### Required action 1
Decide whether each statement agrees with the drone strikes text below. Answer yes or no for (a), (b) and (c), and quote the deciding words of the text.
(a) The report is titled Living Under Drones.
(b) The Bureau of Investigative Journalism estimated that a further 1,300 individuals were killed in drone strikes.
(c) Noor Khan's father was killed by a US drone strike in March 2011.
### Required action 2
According to the drone strikes text below, what percentage of Pakistanis now consider the US an enemy, according to one major study?
### Required action 3
In the drone strikes text below, what does the American law schools report say US drones strike without warning? List every one.

Text shown Start Marker

The study by Stanford and New York universities’ law schools, based on interviews with victims, witnesses and experts, blames the US president, Barack Obama, for the escalation of “signature strikes” in which groups are selected merely through remote “pattern of life” analysis.
Families are afraid to attend weddings or funerals, it says, in case US ground operators guiding drones misinterpret them as gatherings of Taliban or al-Qaida militants.
“The dominant narrative about the use of drones in Pakistan is of a surgically precise and effective tool that makes the US safer by enabling ‘targeted killings’ of terrorists, with minimal downsides or collateral impacts. This narrative is false,” the report, entitled Living Under Drones, states.
The authors admit it is difficult to obtain accurate data on casualties “because of US efforts to shield the drone programme from democratic accountability, compounded by obstacles to independent investigation of strikes in North Waziristan”.
The “best available information”, they say, is that between 2,562 and 3,325 people have been killed in Pakistan between June 2004 and mid-September this year – of whom between 474 and 881 were civilians, including 176 children. The figures have been assembled by the Bureau of Investigative Journalism, which estimated that a further 1,300 individuals were injured in drone strikes over that period.
The report was commissioned by and written with the help of the London-based Reprieve organisation, which is supporting action in the British courts by Noor Khan, a Pakistani whose father was killed by a US drone strike in March 2011. His legal challenge alleges the UK is complicit in US drone strikes because GCHQ, the eavesdropping agency, shares intelligence with the CIA on targets for drone strikes.
“US drones hover 24 hours a day over communities in north-west Pakistan, striking homes, vehicles, and public spaces without warning,” the American law schools report says.
“Their presence terrorises men, women, and children, giving rise to anxiety and psychological trauma among civilian communities. Those living under drones have to face the constant worry that a deadly strike may be fired at any moment, and the knowledge that they are powerless to protect themselves.
“These fears have affected behaviour. The US practice of striking one area multiple times, and evidence that it has killed rescuers, makes both community members and humanitarian workers afraid or unwilling to assist injured victims.”
The study goes on to say: “Publicly available evidence that the strikes have made the US safer overall is ambiguous at best … The number of ‘high-level’ militants killed as a percentage of total casualties is extremely low – estimated at just 2% [of deaths]. Evidence suggests that US strikes have facilitated recruitment to violent non-state armed groups, and motivated further violent attacks … One major study shows that 74% of Pakistanis now consider the US an enemy.”
(Continue reading…)
I would like to place further emphasis on this statement:
The number of ‘high-level’ militants killed as a percentage of total casualties is extremely low – estimated at just 2% [of deaths].
Is it worth it? Strategically and ethically, the answer is a resounding “no.”

Text shown End Marker
Source information Start Marker

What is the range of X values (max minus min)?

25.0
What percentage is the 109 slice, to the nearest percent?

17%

Source information End Marker
Source information Start Marker

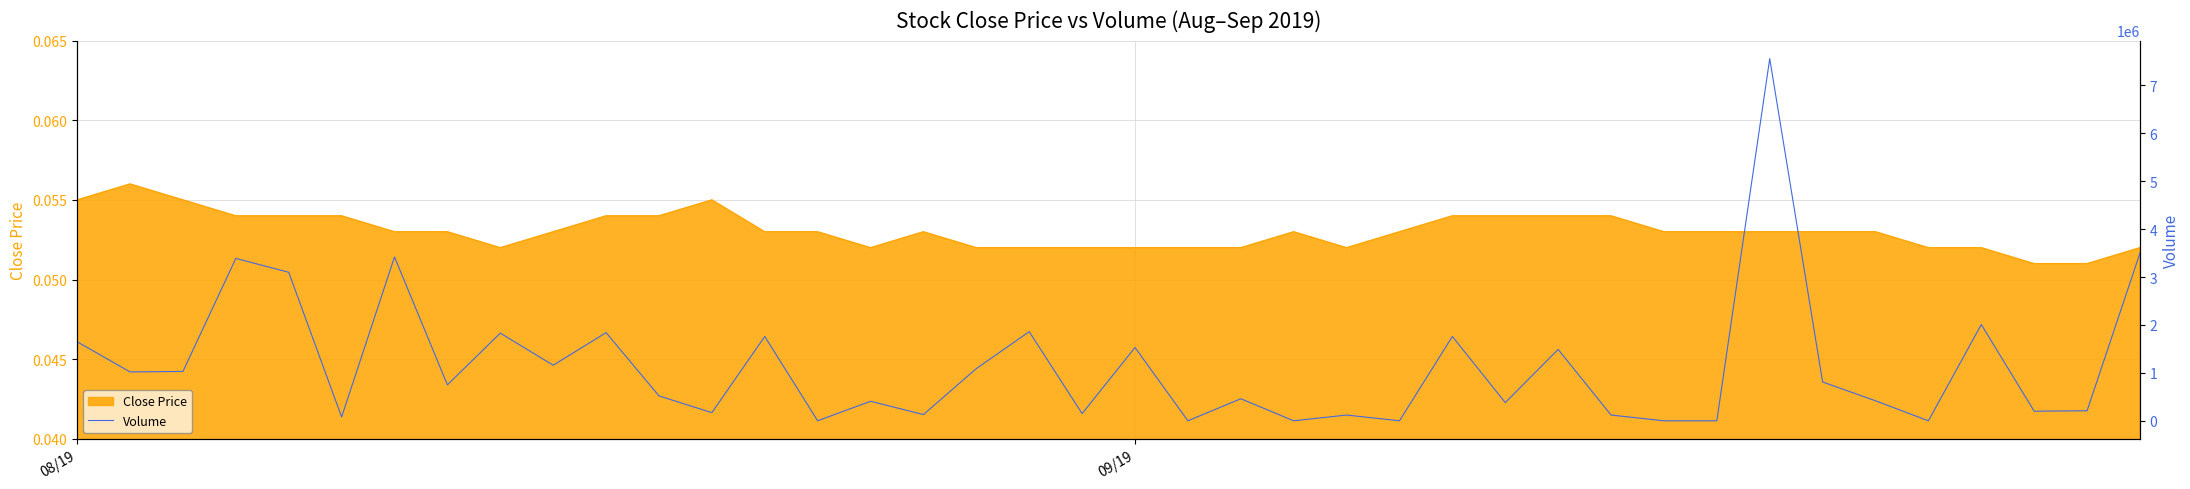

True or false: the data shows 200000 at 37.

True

Source information End Marker

### Exercise answer 1
(a) Yes: "the report, entitled Living Under Drones, states"
(b) No: "a further 1,300 individuals were injured in drone strikes over that period"
(c) Yes: "a Pakistani whose father was killed by a US drone strike in March 2011"

### Exercise answer 2
74%

### Exercise answer 3
Homes, vehicles, and public spaces.